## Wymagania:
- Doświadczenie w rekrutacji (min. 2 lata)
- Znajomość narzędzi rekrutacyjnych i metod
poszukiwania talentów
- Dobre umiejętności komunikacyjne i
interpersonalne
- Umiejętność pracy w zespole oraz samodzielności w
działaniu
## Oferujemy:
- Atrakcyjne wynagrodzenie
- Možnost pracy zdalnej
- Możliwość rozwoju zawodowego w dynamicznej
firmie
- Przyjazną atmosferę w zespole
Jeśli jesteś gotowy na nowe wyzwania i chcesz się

### What the exercise asks
The string "pracy" marks the lines to return from the material. Copy each one.

### Result below
- Umiejętność pracy w zespole oraz samodzielności w
- Možnost pracy zdalnej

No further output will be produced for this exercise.